__EXERCISE PROMPT__
Copy the text of the items below character for character, leaving out the pictures.

__EXTRACTED DATA__
*** Block opens ***
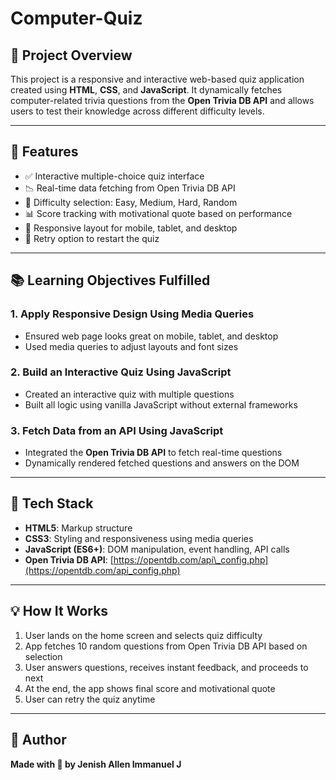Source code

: # Computer-Quiz

## 🌟 Project Overview

This project is a responsive and interactive web-based quiz application created using **HTML**, **CSS**, and **JavaScript**. It dynamically fetches computer-related trivia questions from the **Open Trivia DB API** and allows users to test their knowledge across different difficulty levels.

---

## 🔧 Features

* ✅ Interactive multiple-choice quiz interface
* 📉 Real-time data fetching from Open Trivia DB API
* 🔹 Difficulty selection: Easy, Medium, Hard, Random
* 📊 Score tracking with motivational quote based on performance
* 🌟 Responsive layout for mobile, tablet, and desktop
* 🔄 Retry option to restart the quiz

---

## 📚 Learning Objectives Fulfilled

### 1. Apply Responsive Design Using Media Queries

* Ensured web page looks great on mobile, tablet, and desktop
* Used media queries to adjust layouts and font sizes

### 2. Build an Interactive Quiz Using JavaScript

* Created an interactive quiz with multiple questions
* Built all logic using vanilla JavaScript without external frameworks

### 3. Fetch Data from an API Using JavaScript

* Integrated the **Open Trivia DB API** to fetch real-time questions
* Dynamically rendered fetched questions and answers on the DOM

---

## 📄 Tech Stack

* **HTML5**: Markup structure
* **CSS3**: Styling and responsiveness using media queries
* **JavaScript (ES6+)**: DOM manipulation, event handling, API calls
* **Open Trivia DB API**: [https://opentdb.com/api\_config.php](https://opentdb.com/api_config.php)

---

## 💡 How It Works

1. User lands on the home screen and selects quiz difficulty
2. App fetches 10 random questions from Open Trivia DB API based on selection
3. User answers questions, receives instant feedback, and proceeds to next
4. At the end, the app shows final score and motivational quote
5. User can retry the quiz anytime

---

## 👤 Author

**Made with 💙 by Jenish Allen Immanuel J**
*** Block closes ***
__PROBLEM SOLUTION__
Source code

: # Computer-Quiz

## 🌟 Project Overview

This project is a responsive and interactive web-based quiz application created using **HTML**, **CSS**, and **JavaScript**. It dynamically fetches computer-related trivia questions from the **Open Trivia DB API** and allows users to test their knowledge across different difficulty levels.

---

## 🔧 Features

* ✅ Interactive multiple-choice quiz interface
* 📉 Real-time data fetching from Open Trivia DB API
* 🔹 Difficulty selection: Easy, Medium, Hard, Random
* 📊 Score tracking with motivational quote based on performance
* 🌟 Responsive layout for mobile, tablet, and desktop
* 🔄 Retry option to restart the quiz

---

## 📚 Learning Objectives Fulfilled

### 1. Apply Responsive Design Using Media Queries

* Ensured web page looks great on mobile, tablet, and desktop
* Used media queries to adjust layouts and font sizes

### 2. Build an Interactive Quiz Using JavaScript

* Created an interactive quiz with multiple questions
* Built all logic using vanilla JavaScript without external frameworks

### 3. Fetch Data from an API Using JavaScript

* Integrated the **Open Trivia DB API** to fetch real-time questions
* Dynamically rendered fetched questions and answers on the DOM

---

## 📄 Tech Stack

* **HTML5**: Markup structure
* **CSS3**: Styling and responsiveness using media queries
* **JavaScript (ES6+)**: DOM manipulation, event handling, API calls
* **Open Trivia DB API**: [https://opentdb.com/api\_config.php](https://opentdb.com/api_config.php)

---

## 💡 How It Works

1. User lands on the home screen and selects quiz difficulty
2. App fetches 10 random questions from Open Trivia DB API based on selection
3. User answers questions, receives instant feedback, and proceeds to next
4. At the end, the app shows final score and motivational quote
5. User can retry the quiz anytime

---

## 👤 Author

**Made with 💙 by Jenish Allen Immanuel J**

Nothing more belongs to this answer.